A história registra que os oprimidos se revoltam de várias formas. Por meio da violência com idéias revolucionárias, por meios de gritos em passeatas, por comportamentos sociais que demonstram angústia e sofrimentos, por meio de boicotes à economia e ações estatais e pelo voto. Assim, como aconteceu com as eleições, que Lula e Obama participaram. São as ações dos “oprimidos” (excluíram Marta e os republicanos, respectivamente). Torço de verdade para que os povos do planeta, principalmente da América Latina e, ainda mais, no Brasil mostrem os seus descontentamentos através dos votos.

Não era uma plataforma de propaganda de Obama a questão racial que é tão marcante nos EUA (no Brasil é pior, pois é sutil e covarde). Lá, pelo menos declaram o seu pensamento. No Brasil é normal a negação covarde de discriminação contra negros, nordestinos e pessoas pobres. Espero que nenhum hipócrita venha discordar dessa afirmação, pois desafiarei para provar. Obama poderia ter usado esta plataforma sim, mas não o fez por que sabia que perderia as eleições como candidatos anteriores ou seria morto como Martin Luther King:
“... pastor norte-americano, Prêmio Nobel, um dos principais líderes do movimento americano pelos direitos civis e defensores da resistência não violenta contra a opressão racial. Foi escolhido líder do movimento a favor dos direitos civis das minorias após organizar o famoso boicote ao transporte público em Montgomery (Alabama), em 1955.

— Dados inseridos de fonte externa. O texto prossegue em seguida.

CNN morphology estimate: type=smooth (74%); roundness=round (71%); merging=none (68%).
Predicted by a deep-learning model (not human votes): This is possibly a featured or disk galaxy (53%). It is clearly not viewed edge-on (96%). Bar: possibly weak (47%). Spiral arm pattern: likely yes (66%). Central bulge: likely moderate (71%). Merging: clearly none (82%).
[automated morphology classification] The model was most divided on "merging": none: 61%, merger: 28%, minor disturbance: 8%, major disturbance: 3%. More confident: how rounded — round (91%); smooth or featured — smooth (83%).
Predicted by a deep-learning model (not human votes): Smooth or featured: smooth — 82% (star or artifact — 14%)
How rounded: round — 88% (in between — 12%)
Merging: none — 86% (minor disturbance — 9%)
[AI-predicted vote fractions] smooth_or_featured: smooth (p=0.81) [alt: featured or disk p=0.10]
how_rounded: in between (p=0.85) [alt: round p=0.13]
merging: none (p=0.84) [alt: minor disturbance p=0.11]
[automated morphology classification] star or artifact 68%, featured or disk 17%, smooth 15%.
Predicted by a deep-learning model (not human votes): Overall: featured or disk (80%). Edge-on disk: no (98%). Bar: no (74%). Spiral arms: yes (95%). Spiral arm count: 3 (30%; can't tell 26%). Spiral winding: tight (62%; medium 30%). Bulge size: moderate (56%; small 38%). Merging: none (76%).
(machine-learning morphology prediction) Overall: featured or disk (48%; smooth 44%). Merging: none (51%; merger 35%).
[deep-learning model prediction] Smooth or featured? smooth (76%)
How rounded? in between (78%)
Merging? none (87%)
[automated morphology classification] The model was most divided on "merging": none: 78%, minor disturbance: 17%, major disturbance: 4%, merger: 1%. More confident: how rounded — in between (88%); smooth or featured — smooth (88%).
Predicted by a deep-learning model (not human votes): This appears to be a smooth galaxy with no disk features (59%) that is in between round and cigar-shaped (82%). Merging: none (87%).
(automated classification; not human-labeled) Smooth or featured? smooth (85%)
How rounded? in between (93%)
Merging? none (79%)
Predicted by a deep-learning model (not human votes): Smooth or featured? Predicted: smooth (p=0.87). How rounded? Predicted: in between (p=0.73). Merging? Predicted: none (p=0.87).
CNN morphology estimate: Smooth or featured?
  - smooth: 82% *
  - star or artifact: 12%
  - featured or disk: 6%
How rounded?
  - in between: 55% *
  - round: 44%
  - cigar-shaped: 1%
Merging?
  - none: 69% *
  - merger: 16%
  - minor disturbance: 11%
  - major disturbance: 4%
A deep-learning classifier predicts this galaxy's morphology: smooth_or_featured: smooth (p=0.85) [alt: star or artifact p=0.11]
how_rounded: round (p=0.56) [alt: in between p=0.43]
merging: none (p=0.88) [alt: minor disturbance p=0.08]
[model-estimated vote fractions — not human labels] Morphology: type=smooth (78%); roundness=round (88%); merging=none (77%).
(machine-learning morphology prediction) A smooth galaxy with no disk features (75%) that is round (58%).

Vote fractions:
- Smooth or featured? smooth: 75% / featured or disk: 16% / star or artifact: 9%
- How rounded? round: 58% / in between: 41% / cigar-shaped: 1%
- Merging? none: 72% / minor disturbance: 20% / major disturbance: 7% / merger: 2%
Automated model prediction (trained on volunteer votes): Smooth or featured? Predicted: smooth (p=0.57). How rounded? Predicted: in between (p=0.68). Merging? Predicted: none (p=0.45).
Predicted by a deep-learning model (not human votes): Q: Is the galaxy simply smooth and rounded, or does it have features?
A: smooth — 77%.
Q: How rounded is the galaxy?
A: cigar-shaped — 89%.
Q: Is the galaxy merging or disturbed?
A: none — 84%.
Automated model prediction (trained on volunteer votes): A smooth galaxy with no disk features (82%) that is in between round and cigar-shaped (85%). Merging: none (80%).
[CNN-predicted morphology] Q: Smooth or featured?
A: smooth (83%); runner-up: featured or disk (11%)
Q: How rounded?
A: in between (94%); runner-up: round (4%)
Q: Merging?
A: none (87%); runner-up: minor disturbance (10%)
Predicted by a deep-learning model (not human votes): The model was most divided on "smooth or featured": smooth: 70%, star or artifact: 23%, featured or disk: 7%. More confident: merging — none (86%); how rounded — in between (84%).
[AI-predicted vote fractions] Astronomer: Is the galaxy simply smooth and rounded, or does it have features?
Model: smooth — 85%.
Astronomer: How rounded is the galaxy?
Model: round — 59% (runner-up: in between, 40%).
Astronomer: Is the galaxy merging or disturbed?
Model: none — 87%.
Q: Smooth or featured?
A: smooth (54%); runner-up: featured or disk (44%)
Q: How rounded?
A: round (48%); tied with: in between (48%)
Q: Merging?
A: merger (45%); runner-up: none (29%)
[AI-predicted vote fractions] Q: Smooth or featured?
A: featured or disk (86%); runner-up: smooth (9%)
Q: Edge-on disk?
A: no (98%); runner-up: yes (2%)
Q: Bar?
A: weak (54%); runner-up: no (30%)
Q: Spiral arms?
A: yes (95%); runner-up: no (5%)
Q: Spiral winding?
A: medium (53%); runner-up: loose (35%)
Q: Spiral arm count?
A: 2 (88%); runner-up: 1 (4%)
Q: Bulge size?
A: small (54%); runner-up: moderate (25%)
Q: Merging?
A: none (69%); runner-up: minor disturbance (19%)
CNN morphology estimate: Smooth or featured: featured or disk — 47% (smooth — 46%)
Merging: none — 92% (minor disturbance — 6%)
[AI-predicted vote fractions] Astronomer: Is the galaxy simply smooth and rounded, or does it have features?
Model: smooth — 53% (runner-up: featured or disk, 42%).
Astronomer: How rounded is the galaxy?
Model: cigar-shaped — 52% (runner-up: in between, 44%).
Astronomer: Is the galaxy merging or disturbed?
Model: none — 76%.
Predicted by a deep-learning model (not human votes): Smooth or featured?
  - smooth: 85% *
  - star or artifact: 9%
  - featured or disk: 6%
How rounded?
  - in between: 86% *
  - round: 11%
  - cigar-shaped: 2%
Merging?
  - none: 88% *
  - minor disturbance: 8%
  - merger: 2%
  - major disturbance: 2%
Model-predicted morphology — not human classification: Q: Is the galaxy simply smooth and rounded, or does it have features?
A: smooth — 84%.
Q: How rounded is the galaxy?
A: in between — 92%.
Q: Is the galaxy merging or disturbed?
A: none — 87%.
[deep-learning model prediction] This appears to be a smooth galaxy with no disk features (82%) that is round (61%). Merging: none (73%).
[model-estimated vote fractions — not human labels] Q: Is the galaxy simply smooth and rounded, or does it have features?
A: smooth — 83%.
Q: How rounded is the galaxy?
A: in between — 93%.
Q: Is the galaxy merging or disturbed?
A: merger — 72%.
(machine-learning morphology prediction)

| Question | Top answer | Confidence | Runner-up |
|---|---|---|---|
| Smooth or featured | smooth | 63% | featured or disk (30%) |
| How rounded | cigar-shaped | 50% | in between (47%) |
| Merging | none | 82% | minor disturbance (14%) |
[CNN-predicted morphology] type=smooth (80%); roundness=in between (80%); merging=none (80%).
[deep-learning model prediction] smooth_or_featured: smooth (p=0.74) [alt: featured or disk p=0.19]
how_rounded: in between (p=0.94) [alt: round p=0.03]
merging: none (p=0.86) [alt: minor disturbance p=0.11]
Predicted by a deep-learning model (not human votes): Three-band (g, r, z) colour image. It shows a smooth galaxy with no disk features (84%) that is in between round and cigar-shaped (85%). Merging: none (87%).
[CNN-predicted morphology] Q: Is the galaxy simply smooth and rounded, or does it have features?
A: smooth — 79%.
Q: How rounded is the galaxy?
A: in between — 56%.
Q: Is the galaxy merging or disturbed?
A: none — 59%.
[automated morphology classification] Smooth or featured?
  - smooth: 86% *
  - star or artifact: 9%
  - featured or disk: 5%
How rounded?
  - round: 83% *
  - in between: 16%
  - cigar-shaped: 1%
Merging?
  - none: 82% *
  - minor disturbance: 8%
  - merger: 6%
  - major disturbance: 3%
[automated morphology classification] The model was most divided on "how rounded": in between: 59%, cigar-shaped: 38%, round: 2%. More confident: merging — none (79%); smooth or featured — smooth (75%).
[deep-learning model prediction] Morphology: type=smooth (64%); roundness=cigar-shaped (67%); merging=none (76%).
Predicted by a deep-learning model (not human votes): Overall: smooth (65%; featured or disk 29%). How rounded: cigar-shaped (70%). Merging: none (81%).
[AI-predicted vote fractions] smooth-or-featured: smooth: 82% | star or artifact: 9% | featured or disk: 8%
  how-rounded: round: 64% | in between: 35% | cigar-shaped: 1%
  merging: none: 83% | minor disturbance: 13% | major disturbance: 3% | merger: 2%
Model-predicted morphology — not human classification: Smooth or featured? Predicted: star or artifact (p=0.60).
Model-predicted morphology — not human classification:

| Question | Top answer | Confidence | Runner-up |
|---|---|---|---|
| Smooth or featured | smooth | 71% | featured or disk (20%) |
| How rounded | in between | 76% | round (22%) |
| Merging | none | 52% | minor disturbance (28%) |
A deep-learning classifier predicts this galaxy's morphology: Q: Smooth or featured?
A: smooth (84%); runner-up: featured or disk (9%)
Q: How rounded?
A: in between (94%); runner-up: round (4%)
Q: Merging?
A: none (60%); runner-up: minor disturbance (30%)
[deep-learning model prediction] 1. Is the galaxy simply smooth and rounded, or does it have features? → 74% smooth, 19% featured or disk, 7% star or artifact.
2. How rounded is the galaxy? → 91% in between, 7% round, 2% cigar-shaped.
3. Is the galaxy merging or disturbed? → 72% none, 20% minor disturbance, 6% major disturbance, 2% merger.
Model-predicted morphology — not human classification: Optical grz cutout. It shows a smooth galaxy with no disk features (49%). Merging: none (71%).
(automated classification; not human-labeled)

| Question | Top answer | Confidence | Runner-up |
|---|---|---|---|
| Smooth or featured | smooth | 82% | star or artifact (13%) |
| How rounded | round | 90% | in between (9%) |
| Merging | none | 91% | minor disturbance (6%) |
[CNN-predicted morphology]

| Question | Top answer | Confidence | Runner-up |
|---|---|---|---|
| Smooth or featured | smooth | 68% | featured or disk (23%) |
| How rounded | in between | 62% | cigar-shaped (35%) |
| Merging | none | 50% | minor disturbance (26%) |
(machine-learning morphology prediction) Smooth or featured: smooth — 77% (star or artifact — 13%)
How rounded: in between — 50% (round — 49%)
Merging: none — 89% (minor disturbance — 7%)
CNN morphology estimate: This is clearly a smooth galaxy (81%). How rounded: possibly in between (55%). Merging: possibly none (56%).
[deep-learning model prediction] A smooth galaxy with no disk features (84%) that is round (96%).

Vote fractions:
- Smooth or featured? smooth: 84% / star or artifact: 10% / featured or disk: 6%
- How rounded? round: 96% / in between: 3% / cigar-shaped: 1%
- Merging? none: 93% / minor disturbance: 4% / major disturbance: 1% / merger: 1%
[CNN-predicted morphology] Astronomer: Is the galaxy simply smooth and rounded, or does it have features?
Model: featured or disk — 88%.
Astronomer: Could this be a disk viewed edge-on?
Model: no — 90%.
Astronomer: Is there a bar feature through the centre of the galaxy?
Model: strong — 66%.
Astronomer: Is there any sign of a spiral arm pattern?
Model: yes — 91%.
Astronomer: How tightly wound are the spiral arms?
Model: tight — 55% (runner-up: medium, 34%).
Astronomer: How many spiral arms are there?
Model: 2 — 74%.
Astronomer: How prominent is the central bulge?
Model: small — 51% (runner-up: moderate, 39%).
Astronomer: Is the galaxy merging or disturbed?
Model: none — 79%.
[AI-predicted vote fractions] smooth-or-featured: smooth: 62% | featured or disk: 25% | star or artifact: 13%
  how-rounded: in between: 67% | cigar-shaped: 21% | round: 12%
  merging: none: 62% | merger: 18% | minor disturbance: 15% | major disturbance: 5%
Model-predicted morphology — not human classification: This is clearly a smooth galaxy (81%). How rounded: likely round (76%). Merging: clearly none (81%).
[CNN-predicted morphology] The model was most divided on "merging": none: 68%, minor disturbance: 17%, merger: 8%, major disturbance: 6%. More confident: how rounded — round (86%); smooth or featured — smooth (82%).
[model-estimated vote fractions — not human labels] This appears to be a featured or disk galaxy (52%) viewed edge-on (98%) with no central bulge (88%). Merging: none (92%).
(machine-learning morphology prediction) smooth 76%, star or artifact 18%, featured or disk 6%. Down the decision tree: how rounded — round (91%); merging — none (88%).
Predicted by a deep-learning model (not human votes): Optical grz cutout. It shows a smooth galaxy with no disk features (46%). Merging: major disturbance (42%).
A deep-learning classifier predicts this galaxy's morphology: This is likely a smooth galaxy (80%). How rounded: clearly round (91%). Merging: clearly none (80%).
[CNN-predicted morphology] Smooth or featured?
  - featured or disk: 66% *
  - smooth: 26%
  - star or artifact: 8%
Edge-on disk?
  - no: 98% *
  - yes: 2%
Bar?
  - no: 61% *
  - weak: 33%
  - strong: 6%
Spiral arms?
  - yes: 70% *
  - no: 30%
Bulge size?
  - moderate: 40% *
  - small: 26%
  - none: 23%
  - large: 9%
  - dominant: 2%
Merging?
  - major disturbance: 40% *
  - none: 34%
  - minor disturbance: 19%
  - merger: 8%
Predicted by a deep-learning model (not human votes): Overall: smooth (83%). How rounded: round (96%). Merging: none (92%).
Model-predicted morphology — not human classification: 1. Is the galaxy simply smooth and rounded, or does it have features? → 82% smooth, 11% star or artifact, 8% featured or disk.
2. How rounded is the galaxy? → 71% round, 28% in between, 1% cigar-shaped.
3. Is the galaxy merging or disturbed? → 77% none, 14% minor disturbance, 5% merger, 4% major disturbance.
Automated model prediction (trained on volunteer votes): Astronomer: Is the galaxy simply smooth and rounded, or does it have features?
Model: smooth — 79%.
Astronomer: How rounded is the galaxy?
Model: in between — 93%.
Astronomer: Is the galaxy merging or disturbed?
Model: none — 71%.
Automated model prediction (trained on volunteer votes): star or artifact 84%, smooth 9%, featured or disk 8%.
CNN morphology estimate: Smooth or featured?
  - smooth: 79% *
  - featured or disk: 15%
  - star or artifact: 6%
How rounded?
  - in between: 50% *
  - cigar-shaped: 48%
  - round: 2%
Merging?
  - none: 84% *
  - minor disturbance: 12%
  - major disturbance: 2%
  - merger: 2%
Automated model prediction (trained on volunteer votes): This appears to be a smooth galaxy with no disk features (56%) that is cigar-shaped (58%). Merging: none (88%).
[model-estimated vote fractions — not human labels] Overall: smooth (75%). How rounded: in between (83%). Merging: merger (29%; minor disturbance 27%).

____Lutou por um tratamento igualitário e contribuiu para a melhoria da situação da comunidade negra, mediante protestos pacíficos e discursos enérgicos sobre a necessidade do fim da desigualdade racial. Em 1963, dirigiu uma marcha pacífica do monumento a Washington até o Lincoln Memorial, onde pronunciou seu discurso mais famoso: "Eu Tenho um Sonho". (http://www.portalafro.com.br).

Assim, como os nordestinos, pobres e desempregados no Brasil, os pobres e os negros nos EUA levantaram bandeiras sim (nem se preocuparam se era ou não plataforma de Obama). Eram “os oprimidos” se revoltando. Espero que Obama realmente mude a política do desespero e crueldade para com o povo. Mudanças concretas e substanciais, inclusive em relação à política externa. Respeito às cidadanias ultra-nacionais. Espero que Obama não pratique uma política e uma administração igual ao Lula que adotou o sistema de governo liberal dos tucanos (PSDB) no Brasil. Não quero dizer que sou contra os neoliberais. Mas, acho que o Lula poderia ter um desempenho de governo mais exclusivo. De qualquer forma, foi até melhor, pois poderia trilhar caminhos duvidosos como o do seu amigo da Venezuela.

O povo está mais politizado. Os tempos são outros. Já vou adiantar um assunto para as próximas eleições. Não adianta o Lula querer impor uma nova presidenta no Brasil. Uma pessoa que não tem antecedentes sociais e comuns com os brasileiros. Querem saber da história da sua pré-candidata, então pesquise no Google: “Dilma Vana Rousseff Linhares e sua história”. Leia tudo e avalie a sua prepotência. Avalie atentamente, repito. Com muita atenção.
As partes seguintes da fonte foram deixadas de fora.